REQUIREMENT 1: According to the NWAM restarter post below, which process is the master SMF restarter?
REQUIREMENT 2: Extend the NWAM restarter post below, starting after its final sentence.

TEXT SECTION:

►

In the past, since value ordering was not supported, order-sensitive values had to be stuffed into a single string value with a character separator delimiting each value, which is a pain for consumers to handle, since they had to parse the stored value themselves. A small change, but I suspect it'll come in handy moving forward.

If you want more details, check out the bug report, the ARC case, and the design discussion on smf-discuss.

Friday Oct 19, 2007

We've been working on refreshing the Phase 1 design for NWAM (see here) in the light of what we've learnt during implementation so far. I was tasked with reworking nwamd (1M) to become an SMF delegated restarter, and have tried to describe the design here. As the name suggests, a delegated restarter's job is to take over many of the duties that the master SMF restarter, svc.startd, carries out in managing child instances. In our case, these child instances are Network Configuration Units (NCUs) representing network links and IP interfaces, environments or locations (which specify which name service to use, etc) and External Network Modifiers (which are external-to-NWAM entities that carry out network configuration, such as a VPN client). The reason a delegated restarter is required is that these entitities don't really fit into the standard start/stop/refresh service model - for example a link needs to respond to events such as a WiFi connection dropping, an IP interface needs to respond to events such as acquiring an IP address through DHCP etc. Since it's nwamd's job to monitor for such events, making it a delegated restarter makes sense - it can then handle such events and run appropriate methods and transition the relevant services through appropriate states.

A delegated restarter has to handle events from the master restarter, svc.startd, and these include:

  • Notification from svc.startd of new instances to handle (these will be instances that specify the delegated restarter as their restarter, you can see examples of how this is done in any inetd service manifest, e.g. echo.xml)
  • Notification that an administrator has initiated an action, e.g. disable, enable
  • Notification that the dependencies of an instance are satisfied, i.e. it is ready to run

One area we're particularly interested in is feedback on the naming of instances representing links and IP interfaces. I've put some suggestions in the design doc mentioned above, but nothing is cast in stone at this stage of course, so any feedback on nwam-discuss@opensolaris.org is welcome. At present, my suggestion is to have all NWAM-managed services grouped under the "network/auto" FMRI, with separate services for NCUs, environments and ENMs, i.e.

  • svc:/network/auto/ncu
  • svc:/network/auto/env
  • svc:/network/auto/enm

note that the use of env(ironment) to describe name service and other configuration may change, this is being discussed on nwam-discuss at present.

◄

DATA TO EXAMINE:
►

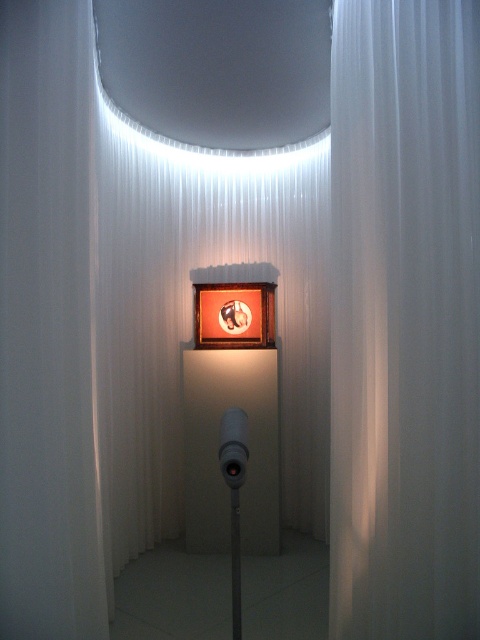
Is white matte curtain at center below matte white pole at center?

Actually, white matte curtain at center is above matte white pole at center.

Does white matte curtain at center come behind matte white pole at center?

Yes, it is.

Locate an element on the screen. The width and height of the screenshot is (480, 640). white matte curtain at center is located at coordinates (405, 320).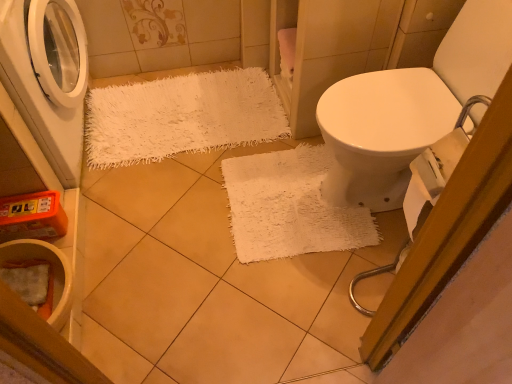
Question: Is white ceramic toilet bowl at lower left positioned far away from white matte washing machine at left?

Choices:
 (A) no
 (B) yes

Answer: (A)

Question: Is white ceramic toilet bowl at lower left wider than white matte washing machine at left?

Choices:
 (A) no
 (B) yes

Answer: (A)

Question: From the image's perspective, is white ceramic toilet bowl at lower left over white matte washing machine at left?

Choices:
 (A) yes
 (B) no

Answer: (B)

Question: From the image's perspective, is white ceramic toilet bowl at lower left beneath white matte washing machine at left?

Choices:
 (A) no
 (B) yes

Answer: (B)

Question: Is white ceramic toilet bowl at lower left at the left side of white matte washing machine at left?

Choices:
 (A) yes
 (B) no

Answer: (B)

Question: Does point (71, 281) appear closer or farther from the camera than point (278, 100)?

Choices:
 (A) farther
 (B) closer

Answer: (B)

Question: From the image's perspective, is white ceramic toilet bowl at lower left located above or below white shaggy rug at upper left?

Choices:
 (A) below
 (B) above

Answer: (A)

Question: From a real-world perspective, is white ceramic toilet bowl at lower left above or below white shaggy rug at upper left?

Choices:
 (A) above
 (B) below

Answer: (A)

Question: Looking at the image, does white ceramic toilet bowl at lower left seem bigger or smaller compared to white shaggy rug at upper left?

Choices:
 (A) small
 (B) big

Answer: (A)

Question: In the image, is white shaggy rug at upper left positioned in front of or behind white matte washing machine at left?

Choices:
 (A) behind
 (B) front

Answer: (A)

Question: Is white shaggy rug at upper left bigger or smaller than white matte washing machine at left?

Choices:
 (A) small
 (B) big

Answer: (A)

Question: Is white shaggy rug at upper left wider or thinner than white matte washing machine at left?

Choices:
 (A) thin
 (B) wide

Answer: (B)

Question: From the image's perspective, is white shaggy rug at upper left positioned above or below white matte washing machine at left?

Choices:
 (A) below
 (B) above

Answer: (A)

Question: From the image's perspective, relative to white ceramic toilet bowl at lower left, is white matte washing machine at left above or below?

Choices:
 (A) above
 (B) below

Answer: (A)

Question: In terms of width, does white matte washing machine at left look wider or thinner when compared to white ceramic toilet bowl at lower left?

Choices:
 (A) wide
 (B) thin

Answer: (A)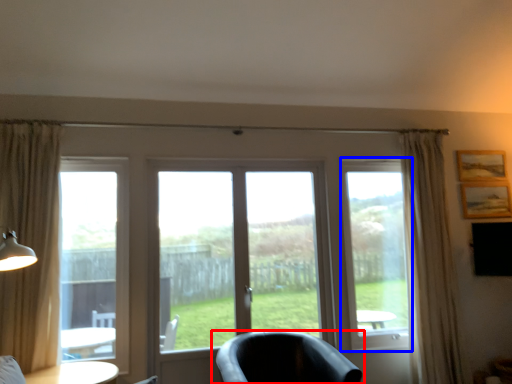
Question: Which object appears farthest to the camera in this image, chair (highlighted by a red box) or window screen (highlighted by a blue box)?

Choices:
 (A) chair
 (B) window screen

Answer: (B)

◄
►

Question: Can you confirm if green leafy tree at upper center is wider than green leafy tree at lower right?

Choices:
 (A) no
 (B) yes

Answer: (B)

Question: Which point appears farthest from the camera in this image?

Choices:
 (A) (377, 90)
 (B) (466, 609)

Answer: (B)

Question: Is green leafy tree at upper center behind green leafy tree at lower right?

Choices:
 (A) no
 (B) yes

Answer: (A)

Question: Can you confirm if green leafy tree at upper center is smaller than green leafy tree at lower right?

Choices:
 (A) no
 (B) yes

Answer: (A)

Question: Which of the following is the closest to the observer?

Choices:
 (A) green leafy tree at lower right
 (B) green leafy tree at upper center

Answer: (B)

◄

TASK RESULT 1: svc.startd

TASK RESULT 2:
In terms of NCUs in particular, my suggestion is to prefix the instance names by their type/class, i.e. for link NCUs, the prefix is "link-", for IPv4 interfaces "ipv4-", and for IPv6 "ipv6-". I had been thinking about having different services for links and IP interfaces, but then realized that in order to use the same instance name for IPv4 and IPv6 interface instances, then i'd need separate IPv4 and IPv6 services. So it seems better to have all NCUs grouped by service, and prefix them, allowing the user to run "svcs *bfe" say to see all bfe instances

As an example, here's the service listing for the prototype restarter on my laptop, which has a builtin "iwi" wireless card and a builtin "bfe" wired interface:

# svcs ncu
STATE STIME FMRI
online 7:51:13 svc:/network/auto/ncu:link-bfe0
online 7:51:16 svc:/network/auto/ncu:link-iwi0
online 7:51:21 svc:/network/auto/ncu:ipv4-iwi0
offline 7:51:13 svc:/network/auto/ncu:ipv6-bfe0
offline 7:51:15 svc:/network/auto/ncu:ipv4-bfe0
offline 7:51:16 svc:/network/auto/ncu:ipv6-iwi0

Note that once Clearview vanity naming integrates, the link name ("iwi0" or "bfe0" or whatever) will be dropped in favour of the vanity names for those links.

So, is this reasonable? Is there a better name than "auto"? Let us know!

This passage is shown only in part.